В качестве заключения я хочу привести две весьма
характерные даосские притчи.
Знание странствовало на Севере у истоков реки Темная вода, взошло на
холм Незаметный и встретилось с Недеянием.
– Мне хочется тебя спросить, – сказало Знание Недеянию, – как
размышлять, как думать, чтобы познать путь? Где находиться, чему покориться,
чтобы утвердиться в пути? За кем следовать, какой дорогой, чтобы обрести путь?
Ни на один из трех вопросов Недеяние не ответило.
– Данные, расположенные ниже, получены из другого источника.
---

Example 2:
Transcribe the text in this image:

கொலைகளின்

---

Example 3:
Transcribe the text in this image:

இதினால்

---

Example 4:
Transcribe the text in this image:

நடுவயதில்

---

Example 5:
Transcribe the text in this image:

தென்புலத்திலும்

Не
только не ответило, но и не знало, что ответить.
Ничего не добившись, Знание вернулось на южный берег
реки Светлая вода, взошло на холм Конец Сомнений и, заметив Возвышающегося
Безумца, задало ему те же вопросы.
– Я это знаю, сейчас тебе скажу, – ответил Возвышающийся Безумец,
но тут же забыл, что хотел сказать.
Ничего не добившись, Знание вернулось во дворец предков, встретило
Желтого Предка и задало ему те же вопросы.
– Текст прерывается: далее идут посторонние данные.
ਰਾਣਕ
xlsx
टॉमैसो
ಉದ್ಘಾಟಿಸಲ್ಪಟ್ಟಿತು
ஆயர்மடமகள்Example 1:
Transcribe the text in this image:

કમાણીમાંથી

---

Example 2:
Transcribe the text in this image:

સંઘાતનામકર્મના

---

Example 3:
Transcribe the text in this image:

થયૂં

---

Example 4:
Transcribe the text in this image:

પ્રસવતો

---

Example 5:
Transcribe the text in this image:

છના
– Не размышляй, не думай и начнешь познавать путь. Нигде не
находись, ничему не покоряйся и начнешь утверждаться в пути. Ни за кем не
следуй, ни по какой дороге не ходи и начнешь обретать путь, – ответил Желтый
Предок.
– Мы с тобой это знаем, – сказало Знание. – А оба встреченные мною
прежде не знали. Кто же из них прав?
– Один, по имени Недеяние, воистину прав; другой, Возвышающийся
Безумец, ему подобен, – ответил Желтый Предок. – Ни я, ни ты к ним до конца не
приблизимся, ибо “Знающий не говорит, говорящий не знает”. Поэтому “мудрый и
осуществляет учение безмолвно”. Пути нельзя постичь в словах, свойств нельзя
добиться речами. Милосердием можно действовать, справедливостью можно приносить
ущерб, церемониями можно друг друга обманывать. Поэтому и говорится: “После
утраты пути появляется добродетель, после утраты добродетели появляется
милосердие, после утраты милосердия появляется справедливость, после утраты справедливости
появляются церемонии. Церемонии – это украшение учения и начало смуты”. Поэтому
и говорится: “Тот, кто осуществляет путь, с каждым днем все больше утрачивает,
утратив, снова утрачивает вплоть до того, когда достигает недеяния, недеянием
же все совершает”. Если ныне, уже став вещью, некто захочет вернуться к своему
корню, не будет ли это ему трудно? Это легко лишь великому человеку. Ведь жизнь
следует за смертью, а смертью начинается жизнь. Разве кому-нибудь известен их
порядок? Рождение человека – это скопление эфира. Соберется эфир, образуется
жизнь, рассеется – образуется смерть. Если смерть и жизнь следуют друг за
другом, зачем же мне горевать? Для всей тьмы вещей это общее: и то, чем
любуются, как божественным чудом, и то, что ненавидят как разложение.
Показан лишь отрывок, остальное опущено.